5. Accept the randomness of markets. A loss is ok. "Best loser wins" as Tom Hougaard says. Don't identify with the loss. It has nothing to do with you. It doesn't make you a loser. It is not personal. The market has no idea who you are. Markets move for only one reason: order flow. Not news, not anything. You cannot control who sends what orders in at what time. You can control one thing: how much you lose. You define it before you take a trade, and that's it. Do not feel sorry for yourself when you take a loss, and do not engage in behavior to try to rectify the loss, because there's nothing to rectify. It's in the past already. Move on and just observe, as you have been doing.
Mindset and attitude are so huge that it can't be overstated. A positive, winning mindset doesn't guarantee success in trading. You still need a reasonable strategy to approach the market. But even a good strategy in the hands of someone who has a loser attitude will not yield consistently good results. If you drop the losing attitude and adopt winning attitudes and habits, you stack the odds in your favor greatly!
It's amazing how much of that has made me go back and think over the years how I've gone through one or more "attitude phases" of it.
I would like to say I'm completely out of all that, but I can't really. There have been significant improvements over the years. I think I don't even follow politics in general now, and I hardly have any strong feelings for it.
Furthermore, I guess just like a humans' life phases, one needs to grow into slightly more practical and less emotionally involved in the process. And I'm not pitching for going full auto, just having a certain boundary between your trading activities and your emotional state.

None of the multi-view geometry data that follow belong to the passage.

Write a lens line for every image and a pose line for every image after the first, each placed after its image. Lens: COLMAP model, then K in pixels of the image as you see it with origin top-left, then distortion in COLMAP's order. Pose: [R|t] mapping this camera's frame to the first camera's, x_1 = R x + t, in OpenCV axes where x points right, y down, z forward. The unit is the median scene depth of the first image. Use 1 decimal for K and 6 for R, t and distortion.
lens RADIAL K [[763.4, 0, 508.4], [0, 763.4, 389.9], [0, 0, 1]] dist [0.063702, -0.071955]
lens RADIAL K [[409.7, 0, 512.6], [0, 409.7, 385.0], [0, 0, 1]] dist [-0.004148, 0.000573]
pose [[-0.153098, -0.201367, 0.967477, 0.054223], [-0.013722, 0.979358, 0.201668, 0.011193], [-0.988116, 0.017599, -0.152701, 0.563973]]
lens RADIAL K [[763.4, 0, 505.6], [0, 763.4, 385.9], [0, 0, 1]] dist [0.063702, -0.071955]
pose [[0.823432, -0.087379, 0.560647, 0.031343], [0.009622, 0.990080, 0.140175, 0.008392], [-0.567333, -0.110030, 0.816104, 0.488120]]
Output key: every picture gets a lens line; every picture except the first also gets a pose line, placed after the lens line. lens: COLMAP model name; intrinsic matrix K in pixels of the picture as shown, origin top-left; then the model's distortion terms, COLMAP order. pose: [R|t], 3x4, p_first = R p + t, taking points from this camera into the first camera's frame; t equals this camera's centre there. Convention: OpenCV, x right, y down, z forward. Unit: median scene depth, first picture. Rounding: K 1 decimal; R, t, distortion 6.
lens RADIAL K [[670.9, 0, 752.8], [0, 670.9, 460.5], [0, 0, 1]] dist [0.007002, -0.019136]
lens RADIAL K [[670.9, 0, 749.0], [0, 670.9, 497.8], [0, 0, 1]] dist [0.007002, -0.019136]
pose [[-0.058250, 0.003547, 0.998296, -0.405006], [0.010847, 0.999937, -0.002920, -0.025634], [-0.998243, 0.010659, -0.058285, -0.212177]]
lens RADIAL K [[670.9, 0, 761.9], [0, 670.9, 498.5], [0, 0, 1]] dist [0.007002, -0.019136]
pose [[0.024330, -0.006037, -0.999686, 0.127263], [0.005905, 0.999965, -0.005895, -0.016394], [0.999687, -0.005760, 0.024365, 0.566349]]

I might use "consciousness" here instead of "soul" for me personally, or even choose to bypass that altogether and think of the market directly whispering to me, which I can pick up on, as long as I have emptied my mind and just listened to it. Anyway, many ways to think about it, each of us will have a different way of thinking that works best for us. Great article though, only 2-3 minutes to read but he writes in such a simple yet powerful way.